Saved data entries:
-------

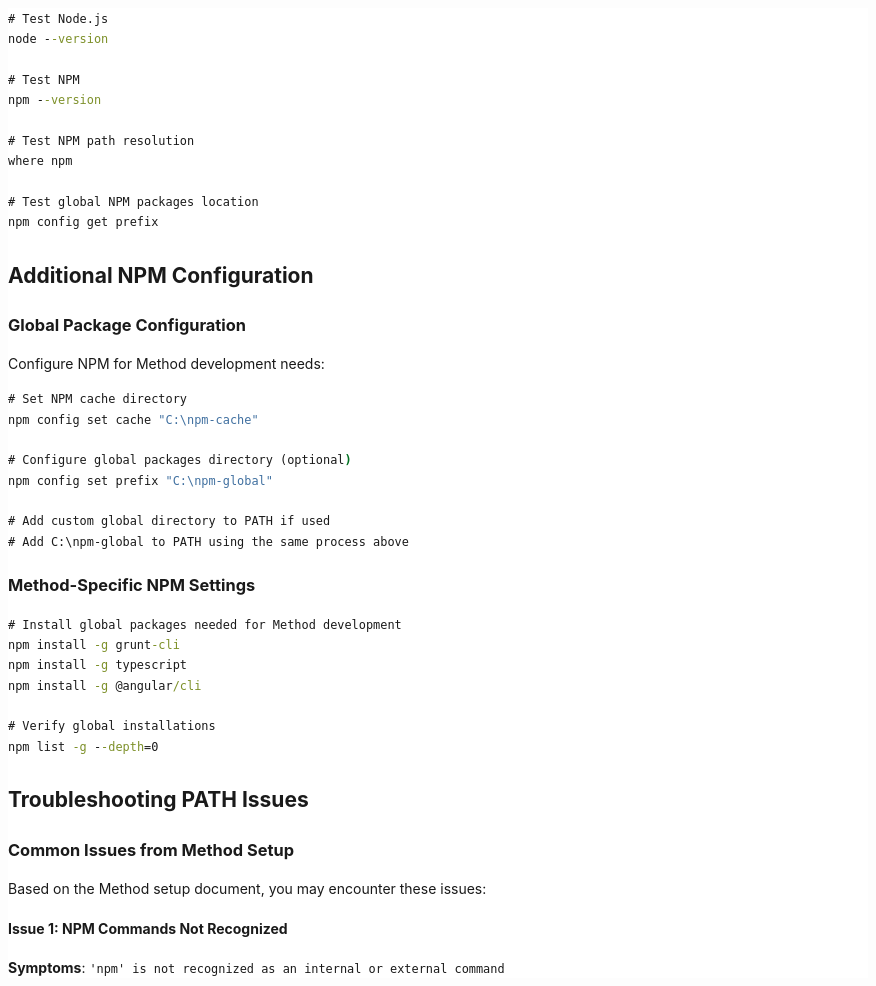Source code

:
 ```cmd
# Test Node.js
node --version

# Test NPM
npm --version

# Test NPM path resolution
where npm

# Test global NPM packages location
npm config get prefix
```

## Additional NPM Configuration

### Global Package Configuration

Configure NPM for Method development needs:

```cmd
# Set NPM cache directory
npm config set cache "C:\npm-cache"

# Configure global packages directory (optional)
npm config set prefix "C:\npm-global"

# Add custom global directory to PATH if used
# Add C:\npm-global to PATH using the same process above
```

### Method-Specific NPM Settings

```cmd
# Install global packages needed for Method development
npm install -g grunt-cli
npm install -g typescript
npm install -g @angular/cli

# Verify global installations
npm list -g --depth=0
```

## Troubleshooting PATH Issues

### Common Issues from Method Setup

Based on the Method setup document, you may encounter these issues:

#### Issue 1: NPM Commands Not Recognized

**Symptoms**: `'npm' is not recognized as an internal or external command`
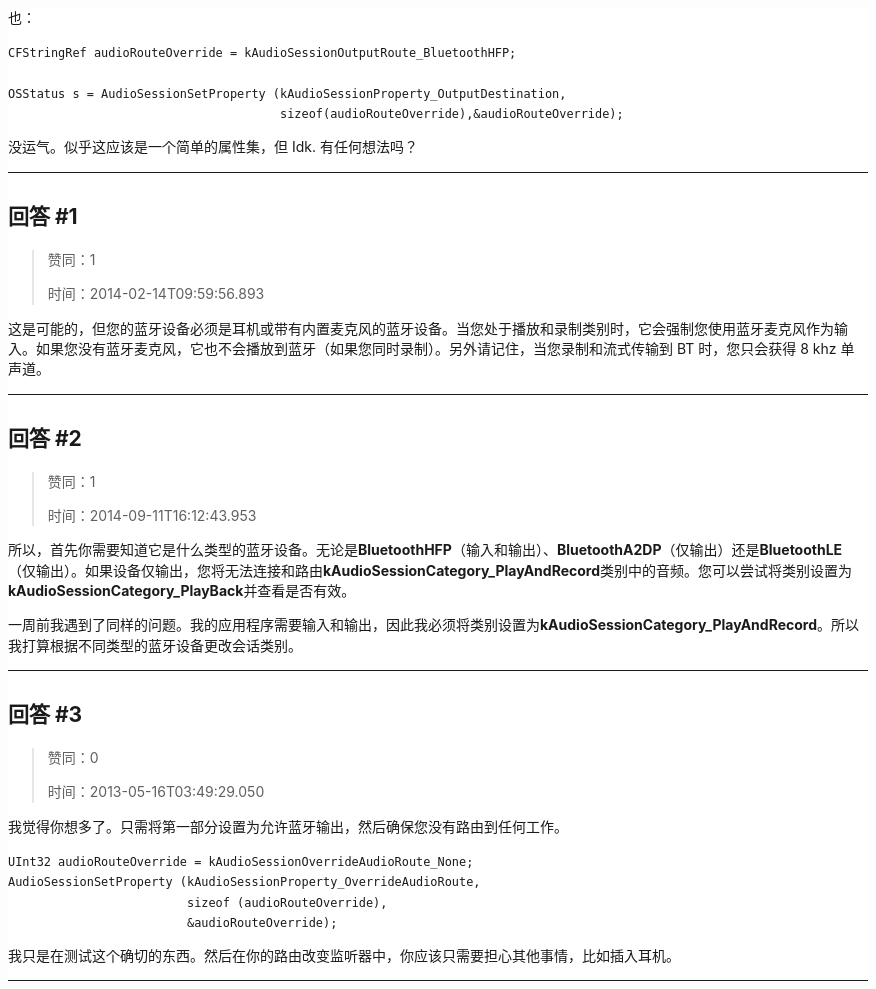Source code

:也：

```
CFStringRef audioRouteOverride = kAudioSessionOutputRoute_BluetoothHFP;

OSStatus s = AudioSessionSetProperty (kAudioSessionProperty_OutputDestination,
                                      sizeof(audioRouteOverride),&audioRouteOverride); 
```

没运气。似乎这应该是一个简单的属性集，但 Idk. 有任何想法吗？

* * *

## 回答 #1

> 赞同：1
> 
> 时间：2014-02-14T09:59:56.893

这是可能的，但您的蓝牙设备必须是耳机或带有内置麦克风的蓝牙设备。当您处于播放和录制类别时，它会强制您使用蓝牙麦克风作为输入。如果您没有蓝牙麦克风，它也不会播放到蓝牙（如果您同时录制）。另外请记住，当您录制和流式传输到 BT 时，您只会获得 8 khz 单声道。

* * *

## 回答 #2

> 赞同：1
> 
> 时间：2014-09-11T16:12:43.953

所以，首先你需要知道它是什么类型的蓝牙设备。无论是**BluetoothHFP**（输入和输出）、**BluetoothA2DP**（仅输出）还是**BluetoothLE**（仅输出）。如果设备仅输出，您将无法连接和路由**kAudioSessionCategory_PlayAndRecord**类别中的音频。您可以尝试将类别设置为**kAudioSessionCategory_PlayBack**并查看是否有效。

一周前我遇到了同样的问题。我的应用程序需要输入和输出，因此我必须将类别设置为**kAudioSessionCategory_PlayAndRecord**。所以我打算根据不同类型的蓝牙设备更改会话类别。

* * *

## 回答 #3

> 赞同：0
> 
> 时间：2013-05-16T03:49:29.050

我觉得你想多了。只需将第一部分设置为允许蓝牙输出，然后确保您没有路由到任何工作。

```
UInt32 audioRouteOverride = kAudioSessionOverrideAudioRoute_None;
AudioSessionSetProperty (kAudioSessionProperty_OverrideAudioRoute,
                         sizeof (audioRouteOverride),
                         &audioRouteOverride); 
```

我只是在测试这个确切的东西。然后在你的路由改变监听器中，你应该只需要担心其他事情，比如插入耳机。

* * *
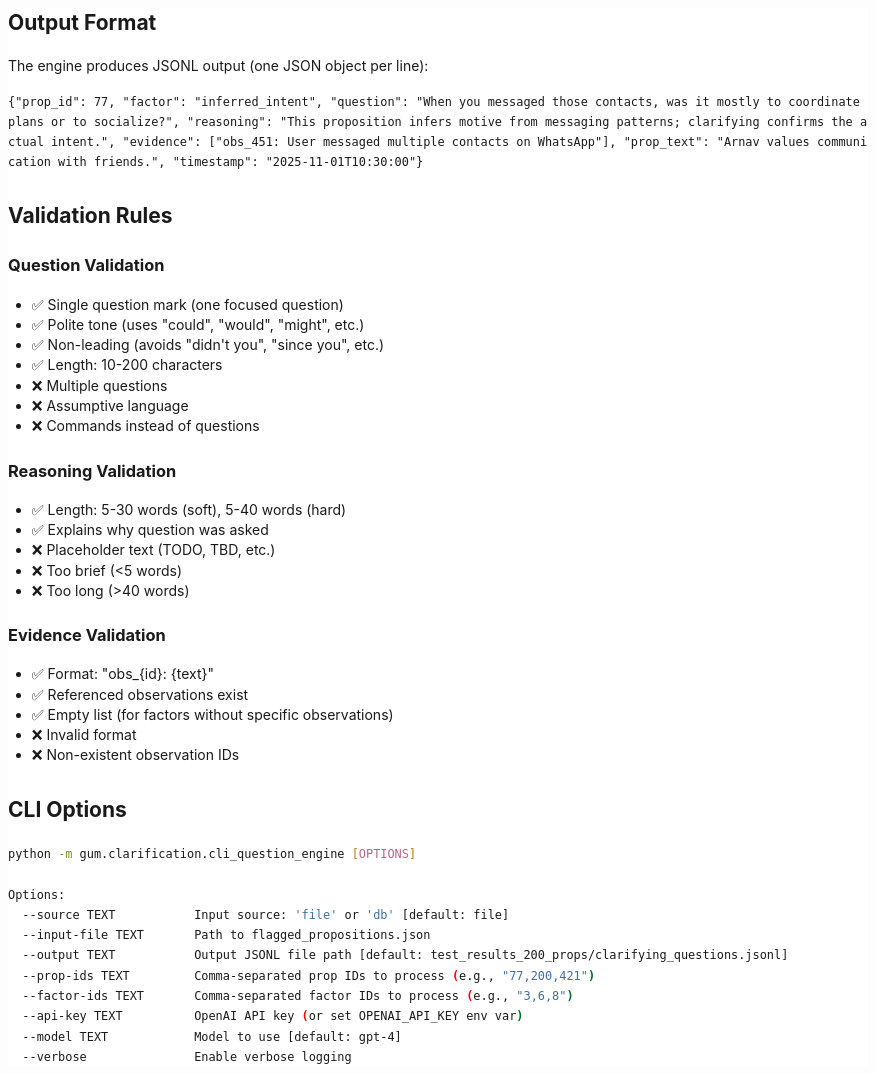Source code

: ## Output Format

The engine produces JSONL output (one JSON object per line):

```jsonl
{"prop_id": 77, "factor": "inferred_intent", "question": "When you messaged those contacts, was it mostly to coordinate plans or to socialize?", "reasoning": "This proposition infers motive from messaging patterns; clarifying confirms the actual intent.", "evidence": ["obs_451: User messaged multiple contacts on WhatsApp"], "prop_text": "Arnav values communication with friends.", "timestamp": "2025-11-01T10:30:00"}
```

## Validation Rules

### Question Validation

- ✅ Single question mark (one focused question)
- ✅ Polite tone (uses "could", "would", "might", etc.)
- ✅ Non-leading (avoids "didn't you", "since you", etc.)
- ✅ Length: 10-200 characters
- ❌ Multiple questions
- ❌ Assumptive language
- ❌ Commands instead of questions

### Reasoning Validation

- ✅ Length: 5-30 words (soft), 5-40 words (hard)
- ✅ Explains why question was asked
- ❌ Placeholder text (TODO, TBD, etc.)
- ❌ Too brief (<5 words)
- ❌ Too long (>40 words)

### Evidence Validation

- ✅ Format: "obs_{id}: {text}"
- ✅ Referenced observations exist
- ✅ Empty list (for factors without specific observations)
- ❌ Invalid format
- ❌ Non-existent observation IDs

## CLI Options

```bash
python -m gum.clarification.cli_question_engine [OPTIONS]

Options:
  --source TEXT           Input source: 'file' or 'db' [default: file]
  --input-file TEXT       Path to flagged_propositions.json
  --output TEXT           Output JSONL file path [default: test_results_200_props/clarifying_questions.jsonl]
  --prop-ids TEXT         Comma-separated prop IDs to process (e.g., "77,200,421")
  --factor-ids TEXT       Comma-separated factor IDs to process (e.g., "3,6,8")
  --api-key TEXT          OpenAI API key (or set OPENAI_API_KEY env var)
  --model TEXT            Model to use [default: gpt-4]
  --verbose               Enable verbose logging
```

-------

__Work task__. Copy the lines that hold the word "process". Take them from the records above.

__Answer section__.
# Add C:\npm-global to PATH using the same process above
  --prop-ids TEXT         Comma-separated prop IDs to process (e.g., "77,200,421")
  --factor-ids TEXT       Comma-separated factor IDs to process (e.g., "3,6,8")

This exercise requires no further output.